Naomi Novik is an American fantasy writer with a passion for fairy tales and some interesting books under her belt. I first encountered her as the author of His Majesty’s Dragon, which is the first book in a fantastically different fantasy concept (think an authentic history of the Napoleonic wars…but with dragons providing an air force). Novik also wrote the Grimm-like Uprooted, which is basically an extended fairy tale and in that regard is quite similar to Spinning Silver.
Spinning Silver takes the familiar fairy tale of Rumpelstiltskin and adds many, many layers of complexity. It centres around three young women: Miryem, Wanda, and Irina. Miryem is the daughter of a Jewish moneylender, whose family is reviled by the local villagers and whose father is too gentle to convince debtors to repay their debts or pay fair interest. When her mother falls ill, Miryem grits her teeth and takes over the debt-collecting business herself, determined to make her family’s business profitable. She succeeds, to the point where she is able to pay a local farmer’s daughter, Wanda, to assist her each day both with household chores and with the business.

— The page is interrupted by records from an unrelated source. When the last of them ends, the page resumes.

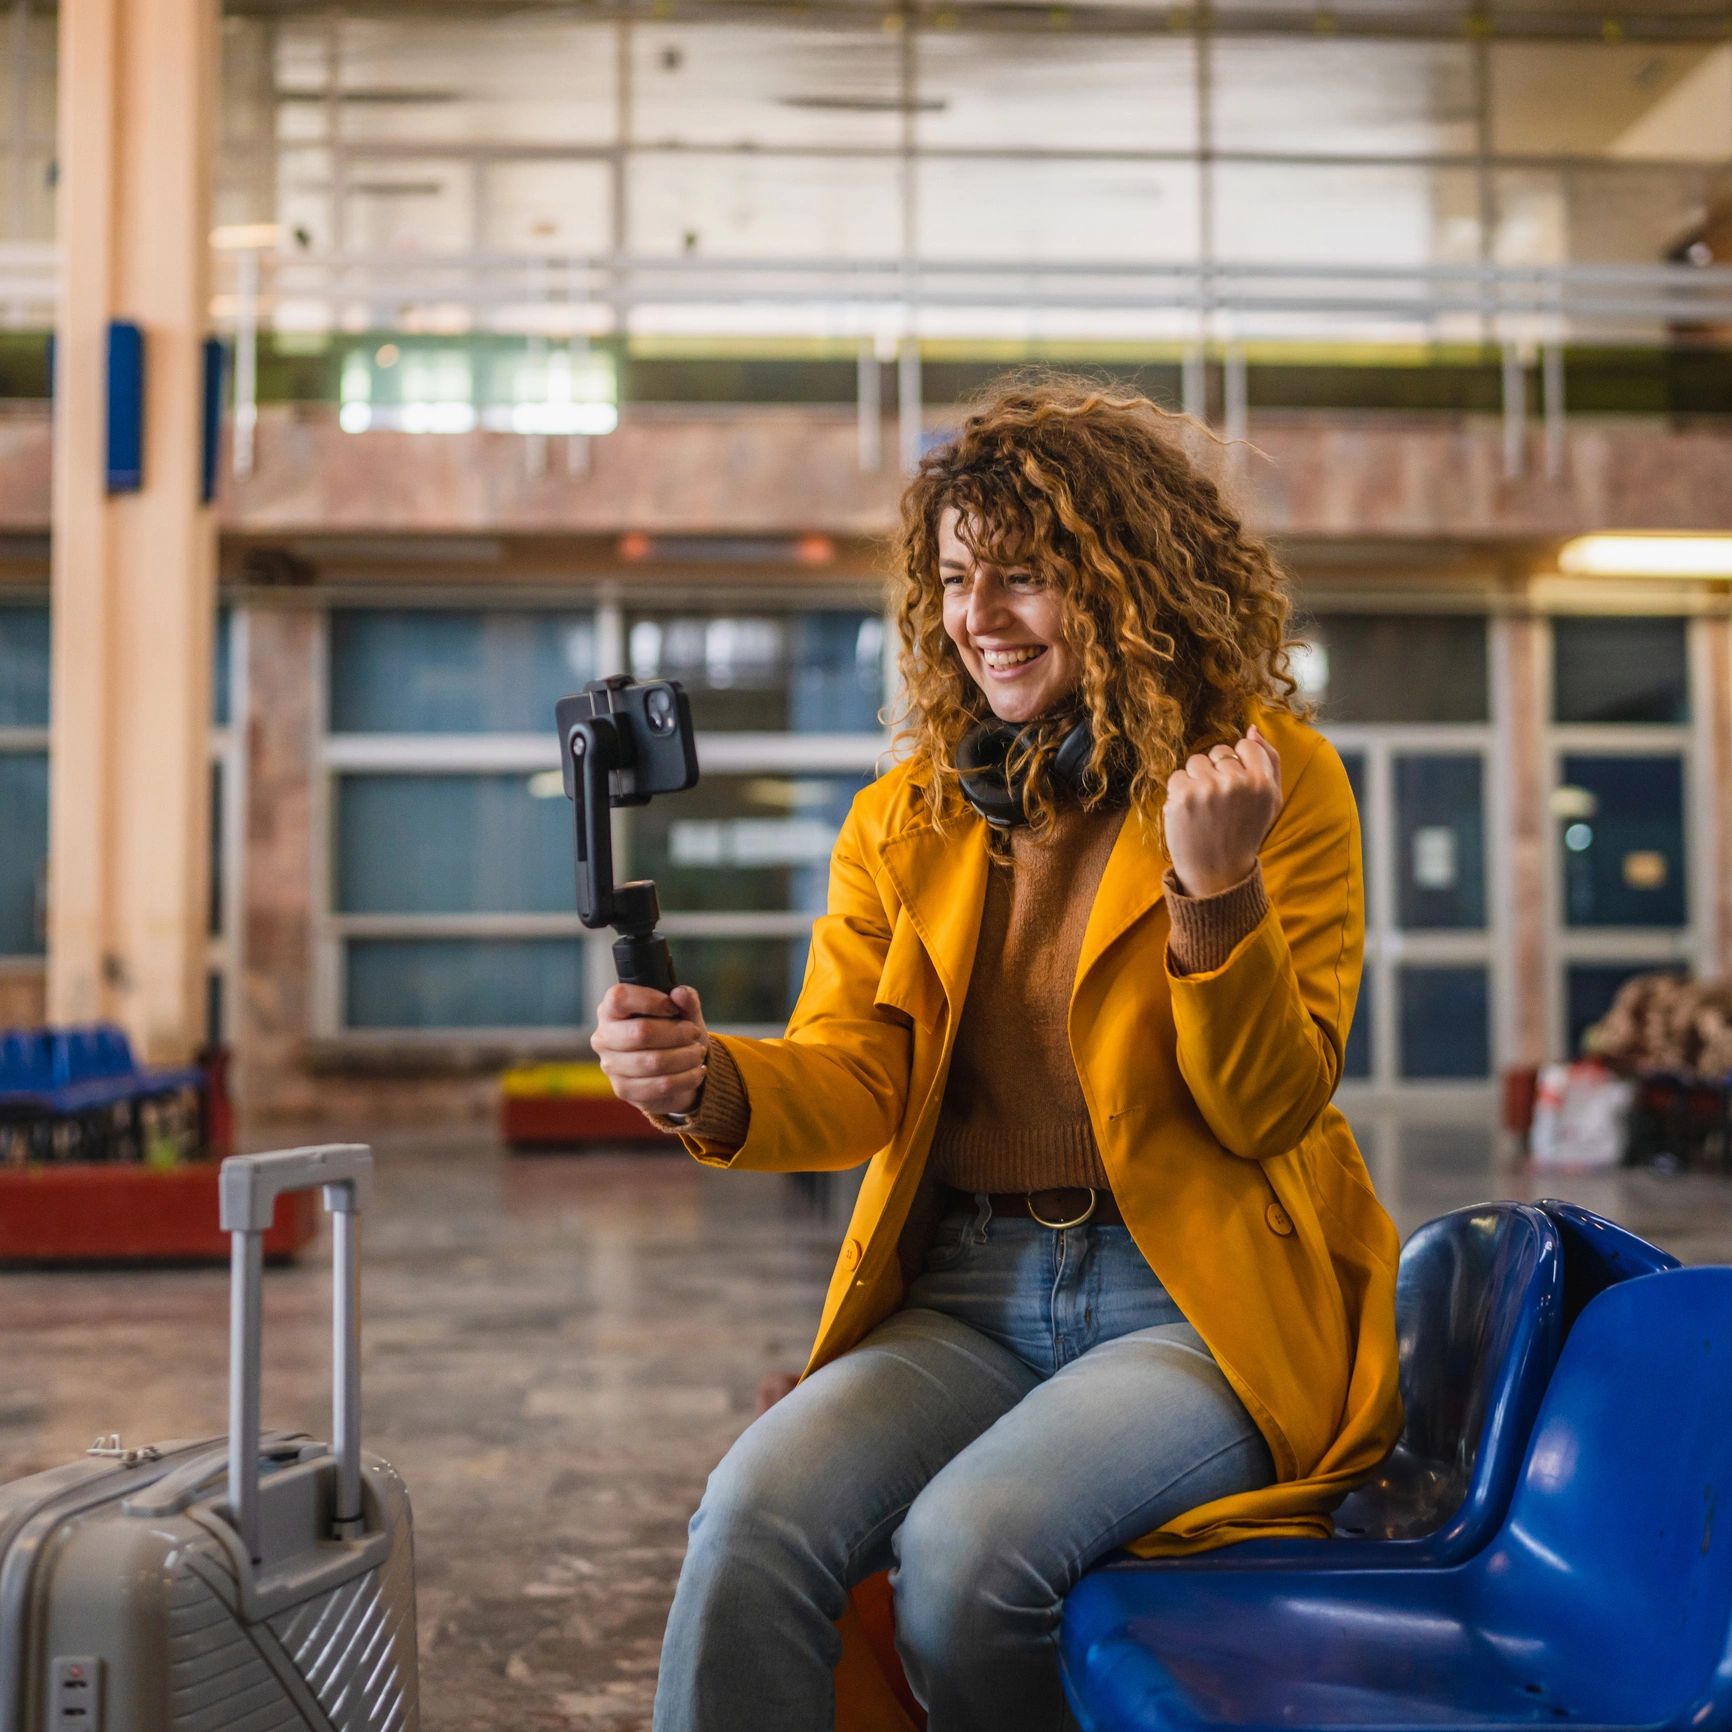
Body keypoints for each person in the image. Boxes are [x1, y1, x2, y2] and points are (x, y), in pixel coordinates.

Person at [590, 372, 1403, 1732]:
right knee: (747, 1519)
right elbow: (855, 1073)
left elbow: (1269, 1108)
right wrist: (710, 1079)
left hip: (1186, 1306)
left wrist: (1215, 894)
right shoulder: (908, 817)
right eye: (959, 580)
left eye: (1025, 578)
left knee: (969, 1558)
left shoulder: (1269, 784)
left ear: (1132, 581)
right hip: (966, 1290)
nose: (979, 618)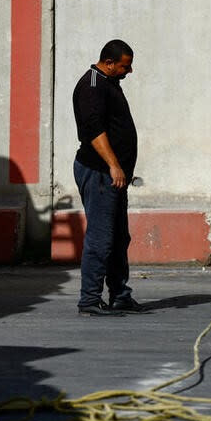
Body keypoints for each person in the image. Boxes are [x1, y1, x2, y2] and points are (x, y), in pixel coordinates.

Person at [72, 39, 144, 316]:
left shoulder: (109, 83)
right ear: (109, 62)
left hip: (114, 176)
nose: (129, 71)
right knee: (101, 238)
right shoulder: (92, 86)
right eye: (125, 66)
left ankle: (120, 295)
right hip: (100, 172)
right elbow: (93, 131)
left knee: (117, 237)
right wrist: (114, 165)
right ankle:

Trouble arises for Miryem when she unwisely boasts about being able to turn ‘silver into gold’ (through her money lending business) in the hearing of a Staryk prince. The Staryk are a magical race who live in an icy kingdom and regularly raid human settlements for gold. The Staryk expects her to change his silver into gold, and failure could mean death. Non-magical Miryem has to scramble to find a way to make it happen, and in the process accidentally involves a duke’s daughter, Irina, in a dynastic marriage she had never expected to make.
Why I Love It
This is fantasy for readers who are a little tired of the more standard heroic-warriors-and-mages-lead-their-country-in-an-epic-battle form. The action centres around Miryem, Wanda, and Irina, three young women fighting stubbornly (and intelligently) for what they believe in, and it’s nice to see such strong female protagonists. Male protectors aren’t really useful in this world: Miryem’s father is loving but out of his league, Wanda’s father is a brute, and Irina’s father is more interested in politics than his daughter. Marriage doesn’t precisely help, either; these young ladies have no time or space to be shrinking violets.
In addition, this book’s setting is rich, vibrant, and believable. The Staryk begin the book as flat-out villains, but it isn’t long before you begin to see that things are far more complex and nuanced than they first appear. A money lender doesn’t at first glance seem like a protagonist you could care that much for, but Miryem is wonderful, and I actually found myself siding with her against the villagers who were happy to borrow but never wanted to repay. Another character, the tsar, is selfish and vicious, but even he has hidden depths and complexities which come to light as the novel progresses.
Overall, I think what I liked best about Spinning Silver is that it takes the idea of a fairy tale back to what it was in the days of the Brothers Grimm. This is not a cutesy Disney version; this is a magical world where bad things happen to good people, and you’d better think quickly if you want to keep your head above the water. But – like any good fairy tale – there are hidden rules. Miryem, Wanda, and Irina aren’t living in a chaotic universe where crap just happens, and when they’re able to figure out the system, they’re also able to control it. There’s something extremely satisfying in that, and Novik handles it brilliantly.
Where To Get it
I pre-ordered Spinning Silver through my local library, and still had to wait for a number of other people to finish with it before I could get my hands on a copy. I didn’t initially buy a copy (I’ll be honest, and confess that I didn’t really think Novik could pull off this particular fairy tale as a full-length novel), but it’s now on my list to buy from Book Depository.